The winter months can cause many changes in an athlete’s routine; from the times of day they train, to the foods they eat (thanks to the holiday season), to the environments they train in (i.e., indoors vs. outdoors). One thing that must remain constant though, and should be a huge priority in any athlete’s nutrition plan, is hydration status.
It is not uncommon for athletes to begin neglecting their own hydration needs as the temperatures begin to drop. They may feel like their sweat rate is less when compared to the warmer months, and that their sensation of thirst may be suppressed, therefore causing them to think that their need to drink fluids as often as before is unnecessary. However, proper hydration must be maintained all throughout the year, especially for those who are active.
Although sweat rates might FEEL less when training in the winter months, water lost due to sweat, respiration, and urination still compound to significant fluid losses. Without proper replenishment of water and essential electrolytes during training, an athlete is at risk for real health and performance detriments.
Signs of Dehydration and its Effects on the Body
Signs of dehydration are relatively easy to spot, and it is the responsibility of both the athlete, as well as the coaching staff, to ensure everyone is monitoring their own hydration status regularly.

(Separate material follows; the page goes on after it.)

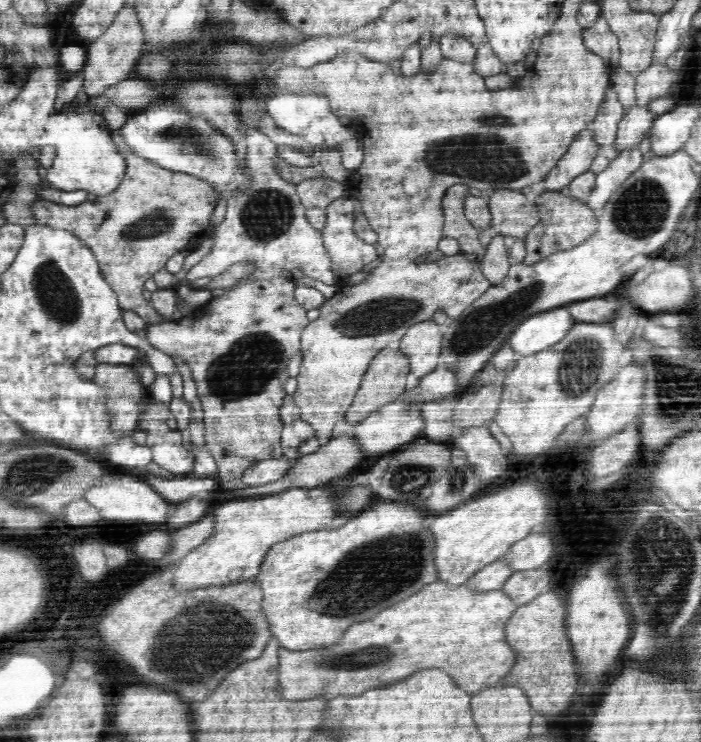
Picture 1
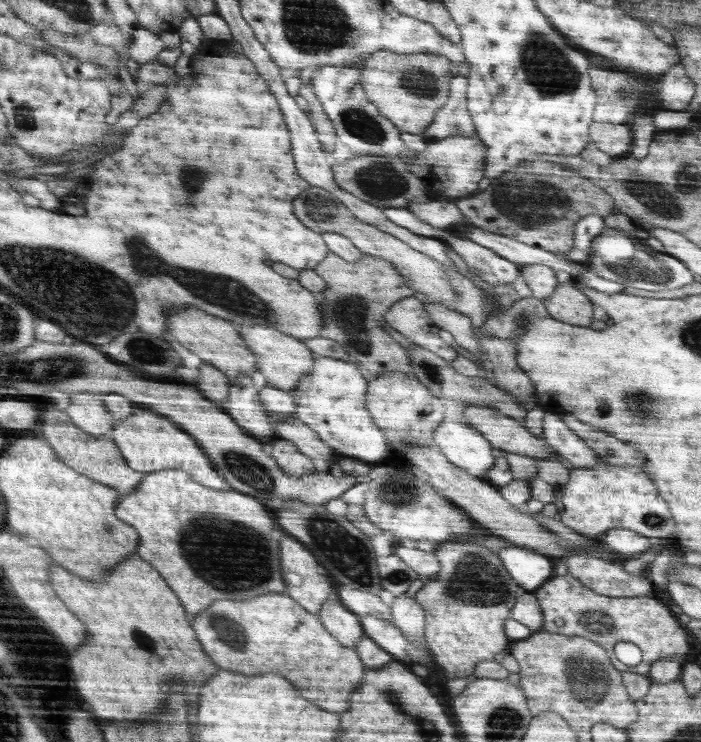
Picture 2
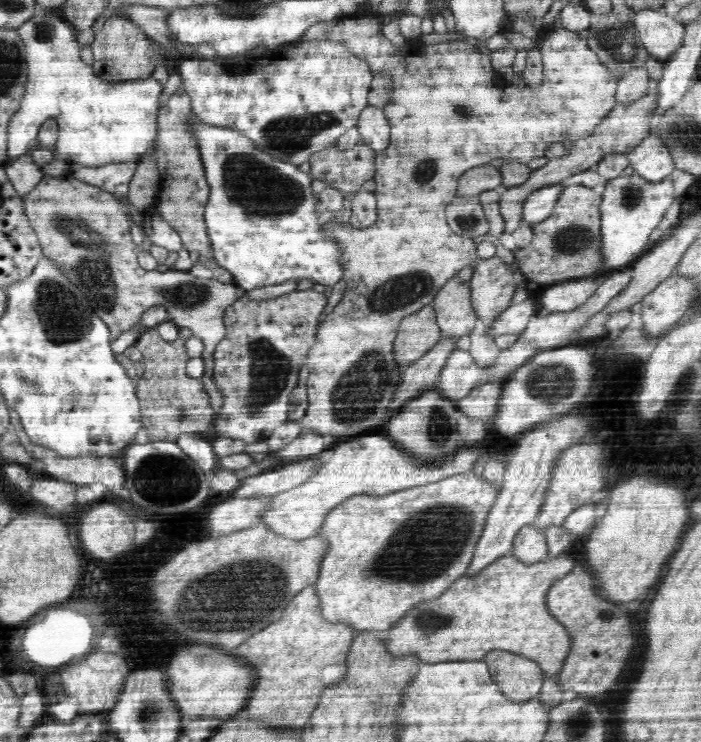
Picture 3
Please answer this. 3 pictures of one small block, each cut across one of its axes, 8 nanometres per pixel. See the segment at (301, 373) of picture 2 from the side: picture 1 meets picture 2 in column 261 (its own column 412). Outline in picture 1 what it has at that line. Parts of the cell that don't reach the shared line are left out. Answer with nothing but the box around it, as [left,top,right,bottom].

Early signs of dehydration can include cognitive changes, such as dizziness, unusual irritability, loss of concentration, etc. Physical signs of dehydration can include early fatigue and loss of performance. Another physical sign of dehydration is producing dark urine when using the bathroom; a clear sign that the body does not have enough water to properly clear out the waste concentrated in the kidneys.
How to Keep Your Athletes Hydrated in the Wintertime
Recommendations for proper hydration in cold weather match those for warmer conditions:
1. Continuous and incremental water consumption throughout the day
2. Frequent water breaks during practice or competition (water break every 15-20 minutes)
3. Consume sports drinks during practice or competition to provide water, electrolytes, and necessary carbohydrates to maintain energy levels
4. Slowly and gradually consume 2-3 cups of water after practice to match the weight lost due to sweat (i.e., 1 pound of weight lost due to sweat needs to be replenished by approximately 16-24 ounces of water)
5. Continue to encourage athletes to maintain a healthy, balanced diet
If health or nutrition concerns are suspected, recommending that an athlete visit a trusted physician or certified dietician is always a great option to consider. These individuals are trained to help, and are able to dive deeper into the athletes individual needs, allowing them the best opportunity to remain healthy and enjoy their sport to the fullest.